─── SELECTED EXTRACT ───

Dominance based error estimation

As I’ve previously written about, the Animation Compression Library measures the error introduced through compression by approximating the skinning deformation typically done with a graphical mesh. To do so, we define a rigid shell around each joint: a sphere. It is a crude approximation, but the method is otherwise very flexible, and any other shape could be used: a box, convex, etc. This rigid shell is then transformed using its joint transform at every point in time (provided as input through an animation clip). Using only individual joints, this process works in local space of the joint (local space) as transforms are relative to their parent joint in the skeleton hierarchy. When a joint chain that includes the root joint is used, the process works in local space of the object (or object space). While local space only accounts for a single transform (the joint’s), in object space we can account for any number of joints, it depends entirely on the topology of the joint hierarchy. As a result of these extra joints, measuring the error in object space is slower than in local space. Nevertheless, this method is very simple to implement and tune since the resulting error is a 3D displacement between the raw rigid shell and the lossy rigid shell undergoing compression.

ACL leverages this technique and uses it in two ways when optimizing the quantization bit rates (e.g finding how many bits to use for each joint transform).

───

_WHAT IS BEING ASKED:_ Reproduce the passage on dominance-based error estimation word for word. The records are separate material, unrelated to the text.

─── LISTED RECORDS ───

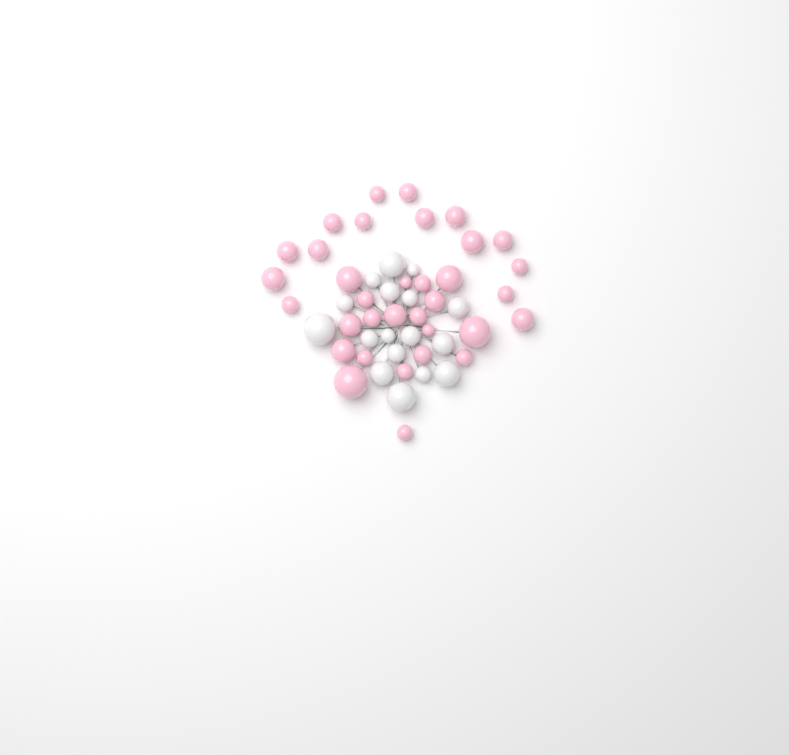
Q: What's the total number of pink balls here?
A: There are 34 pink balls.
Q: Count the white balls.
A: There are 17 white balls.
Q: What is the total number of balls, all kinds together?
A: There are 51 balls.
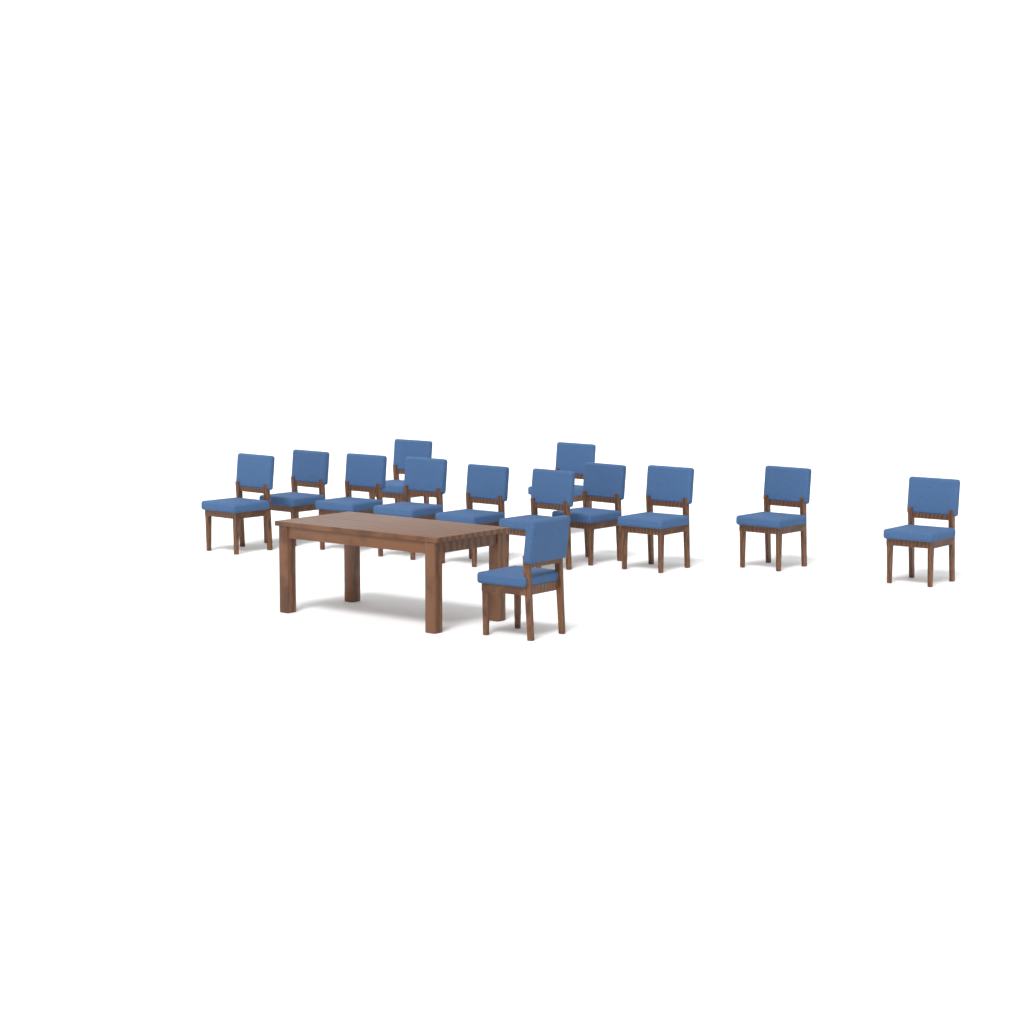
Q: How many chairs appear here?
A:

───

_RESULT OF THIS TASK:_
Dominance based error estimation

As I’ve previously written about, the Animation Compression Library measures the error introduced through compression by approximating the skinning deformation typically done with a graphical mesh. To do so, we define a rigid shell around each joint: a sphere. It is a crude approximation, but the method is otherwise very flexible, and any other shape could be used: a box, convex, etc. This rigid shell is then transformed using its joint transform at every point in time (provided as input through an animation clip). Using only individual joints, this process works in local space of the joint (local space) as transforms are relative to their parent joint in the skeleton hierarchy. When a joint chain that includes the root joint is used, the process works in local space of the object (or object space). While local space only accounts for a single transform (the joint’s), in object space we can account for any number of joints, it depends entirely on the topology of the joint hierarchy. As a result of these extra joints, measuring the error in object space is slower than in local space. Nevertheless, this method is very simple to implement and tune since the resulting error is a 3D displacement between the raw rigid shell and the lossy rigid shell undergoing compression.

ACL leverages this technique and uses it in two ways when optimizing the quantization bit rates (e.g finding how many bits to use for each joint transform).